Hop (2011)

Hop (2011)

2011 PG 95 Minutes

Animation | Comedy | Family

E.B., the Easter Bunny's teenage son, heads to Hollywood, determined to become a drummer in a rock 'n' roll band. In LA, he's taken in by Fred after the out-of-work slacker hits E.B. with his car.

Overall Rating

4 / 10
Verdict: So-So

User Review

  • Hop is better off being butchered, making a nice rabbit stew. I woke up this Saturday morning thinking "let's put on a nice mediocre animation". An easy and pleasant watch, that's all I wanted. Naturally, I didn't even get that! How difficult is it to produce a family fun flick about Easter? Getting children in the mood to feast on sweet sweet chocolate. Evidently, bloody difficult! Especially when the director of 'Alvin and the Chipmunks' is at the helm. Oh, and Illumination Studios. My hatred for them continues to grow! A bunny from Easter Island yearns to be a drummer, and so ventures to Hollywood where he encounters a worthless unemployed "man child" who must find his calling in life.

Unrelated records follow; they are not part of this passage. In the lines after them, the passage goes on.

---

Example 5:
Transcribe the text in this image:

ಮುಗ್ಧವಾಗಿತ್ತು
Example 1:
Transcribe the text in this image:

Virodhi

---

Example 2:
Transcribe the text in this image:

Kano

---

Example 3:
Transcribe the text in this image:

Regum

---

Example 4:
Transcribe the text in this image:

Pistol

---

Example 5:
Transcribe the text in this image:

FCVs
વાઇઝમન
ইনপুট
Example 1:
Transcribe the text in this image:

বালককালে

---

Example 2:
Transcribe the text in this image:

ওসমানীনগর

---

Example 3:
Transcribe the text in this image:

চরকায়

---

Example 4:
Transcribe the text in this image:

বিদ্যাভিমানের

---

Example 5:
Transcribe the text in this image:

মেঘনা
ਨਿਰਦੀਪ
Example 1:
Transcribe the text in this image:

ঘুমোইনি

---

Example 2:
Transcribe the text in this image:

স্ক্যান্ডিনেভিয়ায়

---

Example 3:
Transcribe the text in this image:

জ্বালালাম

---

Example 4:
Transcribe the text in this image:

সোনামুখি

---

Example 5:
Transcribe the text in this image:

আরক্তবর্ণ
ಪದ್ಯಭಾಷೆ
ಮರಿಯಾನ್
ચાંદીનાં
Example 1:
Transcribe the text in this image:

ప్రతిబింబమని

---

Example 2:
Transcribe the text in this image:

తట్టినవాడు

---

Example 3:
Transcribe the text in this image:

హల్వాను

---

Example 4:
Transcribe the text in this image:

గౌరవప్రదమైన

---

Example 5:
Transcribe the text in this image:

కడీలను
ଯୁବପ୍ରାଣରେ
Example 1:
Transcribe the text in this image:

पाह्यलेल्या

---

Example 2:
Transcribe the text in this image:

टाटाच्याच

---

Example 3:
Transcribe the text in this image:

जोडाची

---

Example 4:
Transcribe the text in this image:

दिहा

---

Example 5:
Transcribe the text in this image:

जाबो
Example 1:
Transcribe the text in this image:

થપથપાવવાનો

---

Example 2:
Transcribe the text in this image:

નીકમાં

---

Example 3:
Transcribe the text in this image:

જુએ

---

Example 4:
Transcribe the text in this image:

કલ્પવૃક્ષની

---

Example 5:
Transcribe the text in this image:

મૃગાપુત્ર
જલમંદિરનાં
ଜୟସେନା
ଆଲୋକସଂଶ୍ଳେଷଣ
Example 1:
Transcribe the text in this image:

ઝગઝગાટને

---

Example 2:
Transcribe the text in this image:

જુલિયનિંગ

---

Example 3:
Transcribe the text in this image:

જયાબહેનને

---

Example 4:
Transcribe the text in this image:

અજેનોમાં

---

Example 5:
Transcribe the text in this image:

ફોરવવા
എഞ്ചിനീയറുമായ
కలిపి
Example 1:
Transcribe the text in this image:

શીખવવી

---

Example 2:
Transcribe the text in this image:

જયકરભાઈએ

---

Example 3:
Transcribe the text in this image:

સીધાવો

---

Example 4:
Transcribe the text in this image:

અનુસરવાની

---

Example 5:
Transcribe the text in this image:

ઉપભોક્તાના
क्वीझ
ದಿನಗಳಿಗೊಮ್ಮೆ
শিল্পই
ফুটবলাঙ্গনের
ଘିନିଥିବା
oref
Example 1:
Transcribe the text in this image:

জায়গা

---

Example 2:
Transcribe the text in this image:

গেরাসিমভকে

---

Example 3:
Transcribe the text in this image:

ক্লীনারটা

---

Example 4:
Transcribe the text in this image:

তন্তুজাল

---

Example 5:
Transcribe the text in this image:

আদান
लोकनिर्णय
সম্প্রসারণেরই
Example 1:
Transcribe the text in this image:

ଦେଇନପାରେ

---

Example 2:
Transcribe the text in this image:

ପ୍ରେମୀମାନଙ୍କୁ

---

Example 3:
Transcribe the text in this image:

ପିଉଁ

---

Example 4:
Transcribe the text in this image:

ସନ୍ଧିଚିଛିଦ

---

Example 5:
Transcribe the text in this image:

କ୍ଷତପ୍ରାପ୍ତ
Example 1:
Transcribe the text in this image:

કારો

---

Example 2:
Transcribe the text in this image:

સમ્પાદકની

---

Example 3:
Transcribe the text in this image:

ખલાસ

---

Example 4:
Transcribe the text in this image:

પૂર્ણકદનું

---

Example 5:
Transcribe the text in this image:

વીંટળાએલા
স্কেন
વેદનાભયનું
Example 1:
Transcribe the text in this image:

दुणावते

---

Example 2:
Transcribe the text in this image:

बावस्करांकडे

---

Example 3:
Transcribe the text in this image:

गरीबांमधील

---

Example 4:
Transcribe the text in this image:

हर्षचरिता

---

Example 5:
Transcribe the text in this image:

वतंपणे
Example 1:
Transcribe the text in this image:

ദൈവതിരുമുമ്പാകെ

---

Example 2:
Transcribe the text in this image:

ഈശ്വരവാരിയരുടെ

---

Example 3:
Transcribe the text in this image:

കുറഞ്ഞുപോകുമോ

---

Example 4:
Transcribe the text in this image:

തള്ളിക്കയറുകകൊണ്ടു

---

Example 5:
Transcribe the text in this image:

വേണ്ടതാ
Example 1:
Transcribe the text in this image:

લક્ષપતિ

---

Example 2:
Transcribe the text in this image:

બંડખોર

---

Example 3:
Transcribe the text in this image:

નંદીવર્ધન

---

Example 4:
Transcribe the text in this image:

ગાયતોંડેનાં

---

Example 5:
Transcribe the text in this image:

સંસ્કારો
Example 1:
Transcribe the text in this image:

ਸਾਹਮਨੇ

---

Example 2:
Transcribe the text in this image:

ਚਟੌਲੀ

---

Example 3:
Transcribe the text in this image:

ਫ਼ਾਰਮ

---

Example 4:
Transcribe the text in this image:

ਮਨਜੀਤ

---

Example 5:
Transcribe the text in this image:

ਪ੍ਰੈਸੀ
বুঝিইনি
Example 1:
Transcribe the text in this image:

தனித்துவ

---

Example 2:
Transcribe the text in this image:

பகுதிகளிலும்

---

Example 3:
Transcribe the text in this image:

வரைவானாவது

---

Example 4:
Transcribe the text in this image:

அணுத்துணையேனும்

    Marsden. Why? Why do this to your career? You quite literally obliterated it, despite giving your best efforts. So, this animation utilises everything that I despise in mainstream family films. Firstly, animation alongside real actors. It worked in other bunny rabbit films like 'Peter Rabbit', but that's because the creatures were always in the backdrop of the real world. When Marsden is miraculously kidnapped and transported to the inner sanctum of Easter Island, it's an actor living and breathing in a green screen world. It's dumb. It's obvious. I hate it.

    Secondly, excessive pop songs. Drumming along to an auto tuned rendition of Taio Cruz' "Dynamite" in front of David frickin' Hasselhoff is not going to make me smile and dance. It's going to make me want to cut my ears off and place them over my eyes. I hate it.

    Thirdly, terrible voice actors. Russell Brand is obnoxiously uncharismatic and cannot lead the film. His voice is more suited to an alcoholic skunk than a cute fluffy rabbit. I hate it.

    Fourthly, no plot. The narrative is just a bunch of stupid sexually inferred jokes, like naively approaching Playboy Mansion (as if kids are going to know that!), stringed together to create a poor excuse of a story. The forced villain was forced. Supporting characters were non-existent. I hate it. Hop has no bounce. Hop has no fluffy bunny tail. Hop is hop(e)lessly inept, and I'd rather watch 'Minions'.